Gecen hafta Fadi Nahas'in davetlisi olarak Beyrut'a gittik. Tembel ogrenci olarak Beyrut hakkinda hic calismamis ve daha oncedende kulaktan dolma bilgim yoktu. Benim icin Beyrut savas olan ortadogu sehriydi. Gece gec vakitte Hotel Albergo'ya vardik. Sabah 7:30 da Fadi bizi apar topar otelden alip Beyrutu gezmek icin iki secenegimiz oldugunu, muzeler, sehir turu alisveris , veya beyrutlu birisiyle o ne yapiyorsa onu yapmak. Biz ikinci yolu secip , zahter and zwieg diye bir zincir restorana gittik.Taze hamur incecik aciliyor uzerine sumakli zeytinyagli kekik surulup firina veriliyor. Biraz domates,salatalik ve maydanoz ile sarilip sicak servis ediliyor.Nefisti. Oradan nicholas adinda 3-4 yaslarinda bir cocugu okula biraktik.Cocuklar fransizca,ingilizce ve arapca egitim aliyor. Hemen arkasinda beyrutun esnaf lokantasi Le Chef'e gittik.
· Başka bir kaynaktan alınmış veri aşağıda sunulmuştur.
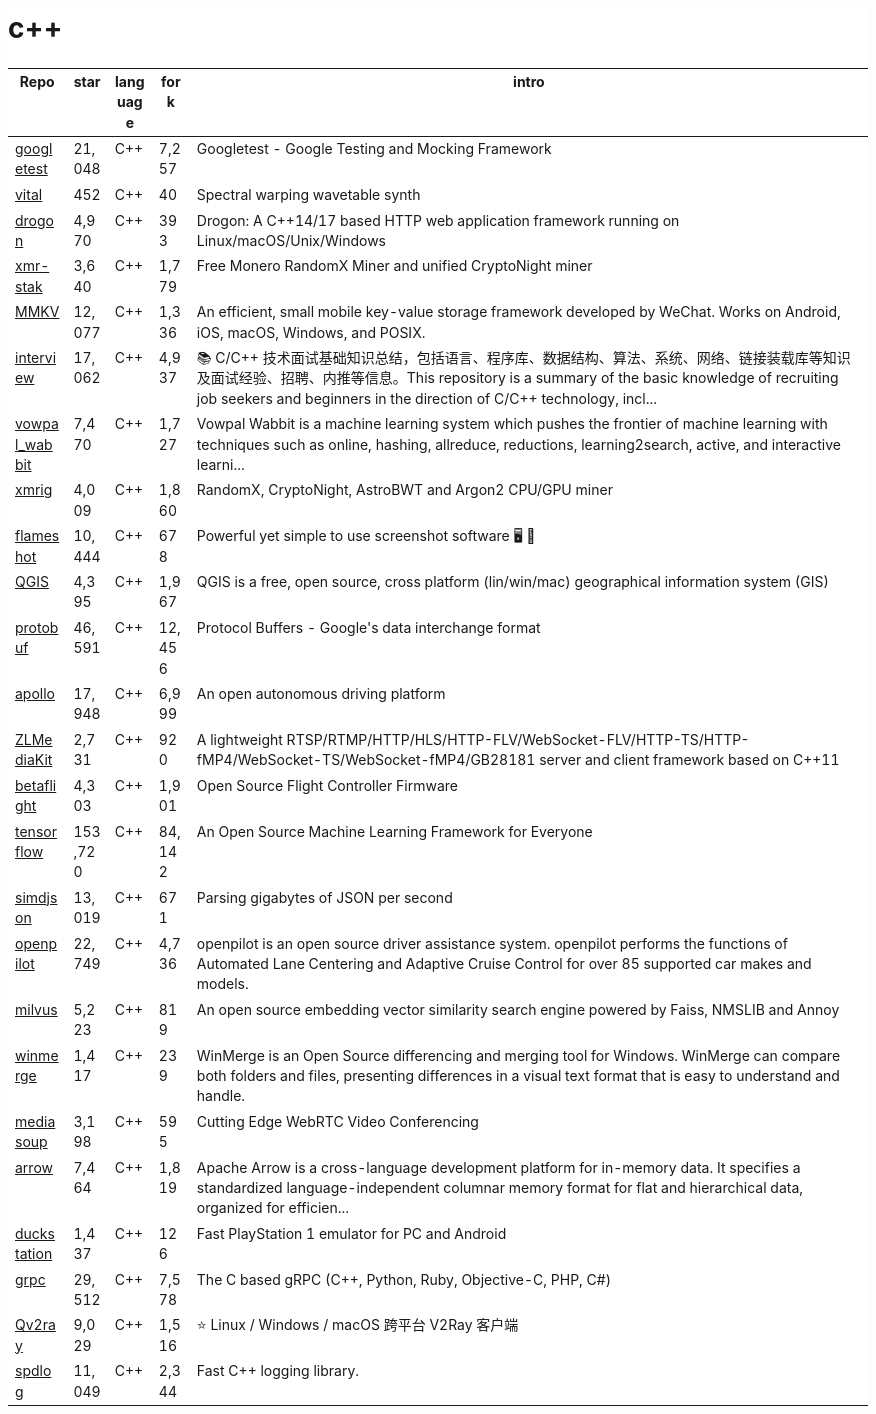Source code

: 
# c++

Repo|star|language|fork|intro
-|-|-|-|-
[googletest](https://hub.fastgit.org//google/googletest)|21,048|C++|7,257|Googletest - Google Testing and Mocking Framework
[vital](https://hub.fastgit.org//mtytel/vital)|452|C++|40|Spectral warping wavetable synth
[drogon](https://hub.fastgit.org//an-tao/drogon)|4,970|C++|393|Drogon: A C++14/17 based HTTP web application framework running on Linux/macOS/Unix/Windows
[xmr-stak](https://hub.fastgit.org//fireice-uk/xmr-stak)|3,640|C++|1,779|Free Monero RandomX Miner and unified CryptoNight miner
[MMKV](https://hub.fastgit.org//Tencent/MMKV)|12,077|C++|1,336|An efficient, small mobile key-value storage framework developed by WeChat. Works on Android, iOS, macOS, Windows, and POSIX.
[interview](https://hub.fastgit.org//huihut/interview)|17,062|C++|4,937|📚 C/C++ 技术面试基础知识总结，包括语言、程序库、数据结构、算法、系统、网络、链接装载库等知识及面试经验、招聘、内推等信息。This repository is a summary of the basic knowledge of recruiting job seekers and beginners in the direction of C/C++ technology, incl...
[vowpal_wabbit](https://hub.fastgit.org//VowpalWabbit/vowpal_wabbit)|7,470|C++|1,727|Vowpal Wabbit is a machine learning system which pushes the frontier of machine learning with techniques such as online, hashing, allreduce, reductions, learning2search, active, and interactive learni...
[xmrig](https://hub.fastgit.org//xmrig/xmrig)|4,009|C++|1,860|RandomX, CryptoNight, AstroBWT and Argon2 CPU/GPU miner
[flameshot](https://hub.fastgit.org//flameshot-org/flameshot)|10,444|C++|678|Powerful yet simple to use screenshot software 🖥️ 📸
[QGIS](https://hub.fastgit.org//qgis/QGIS)|4,395|C++|1,967|QGIS is a free, open source, cross platform (lin/win/mac) geographical information system (GIS)
[protobuf](https://hub.fastgit.org//protocolbuffers/protobuf)|46,591|C++|12,456|Protocol Buffers - Google's data interchange format
[apollo](https://hub.fastgit.org//ApolloAuto/apollo)|17,948|C++|6,999|An open autonomous driving platform
[ZLMediaKit](https://hub.fastgit.org//xia-chu/ZLMediaKit)|2,731|C++|920|A lightweight RTSP/RTMP/HTTP/HLS/HTTP-FLV/WebSocket-FLV/HTTP-TS/HTTP-fMP4/WebSocket-TS/WebSocket-fMP4/GB28181 server and client framework based on C++11
[betaflight](https://hub.fastgit.org//betaflight/betaflight)|4,303|C++|1,901|Open Source Flight Controller Firmware
[tensorflow](https://hub.fastgit.org//tensorflow/tensorflow)|153,720|C++|84,142|An Open Source Machine Learning Framework for Everyone
[simdjson](https://hub.fastgit.org//simdjson/simdjson)|13,019|C++|671|Parsing gigabytes of JSON per second
[openpilot](https://hub.fastgit.org//commaai/openpilot)|22,749|C++|4,736|openpilot is an open source driver assistance system. openpilot performs the functions of Automated Lane Centering and Adaptive Cruise Control for over 85 supported car makes and models.
[milvus](https://hub.fastgit.org//milvus-io/milvus)|5,223|C++|819|An open source embedding vector similarity search engine powered by Faiss, NMSLIB and Annoy
[winmerge](https://hub.fastgit.org//WinMerge/winmerge)|1,417|C++|239|WinMerge is an Open Source differencing and merging tool for Windows. WinMerge can compare both folders and files, presenting differences in a visual text format that is easy to understand and handle.
[mediasoup](https://hub.fastgit.org//versatica/mediasoup)|3,198|C++|595|Cutting Edge WebRTC Video Conferencing
[arrow](https://hub.fastgit.org//apache/arrow)|7,464|C++|1,819|Apache Arrow is a cross-language development platform for in-memory data. It specifies a standardized language-independent columnar memory format for flat and hierarchical data, organized for efficien...
[duckstation](https://hub.fastgit.org//stenzek/duckstation)|1,437|C++|126|Fast PlayStation 1 emulator for PC and Android
[grpc](https://hub.fastgit.org//grpc/grpc)|29,512|C++|7,578|The C based gRPC (C++, Python, Ruby, Objective-C, PHP, C#)
[Qv2ray](https://hub.fastgit.org//Qv2ray/Qv2ray)|9,029|C++|1,516|⭐ Linux / Windows / macOS 跨平台 V2Ray 客户端 | 支持 VMess / VLESS / SSR / Trojan / Trojan-Go / NaiveProxy / HTTP / HTTPS / SOCKS5 | 使用 C++ / Qt 开发 | 可拓展插件式设计 ⭐
[spdlog](https://hub.fastgit.org//gabime/spdlog)|11,049|C++|2,344|Fast C++ logging library.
Tam aradigim yerdi, sabahin korunde lubnan kahvaltisinda ,kiyma kavurmasinin icinde tarcin ve yumurtayla yapmislardi, nohutlu zeytinyagli humuz, ve labne peynirle herseyi karistirip yaninda portakal suyu. Beyrut ta cay fazla tutulmuyor. Heryer turk kahvesi. Sabah 10:30 da L'orient le jour (Lubnan in en prestijli gazetesi) yazari Carla Henoud ile roportaj yaptim.Daha sonra oldurulen basbakanlari Refik Hariri tarafindan bastan basa renove edilen downtown da engelliler olimpiyatinda bronz madalya almis Edouard Malif tanistik. Fadi nin hayati yardim, sosyal kuruluslar, organizasyon ve network uzerine kurulu.Aksam library diye muzikli bir restorana gittik. Ve yavas yavas beyrutlulari tanimaya basladik. Hersey zengin, kulturleri, mutfaklari, eglenceleri. Hayatlari iyi para kazanip, iyi yemek yiyip iyi eglenmek. Tam bize gore. En guzeli de arapca sarkilariydi. Bu birinci gundu.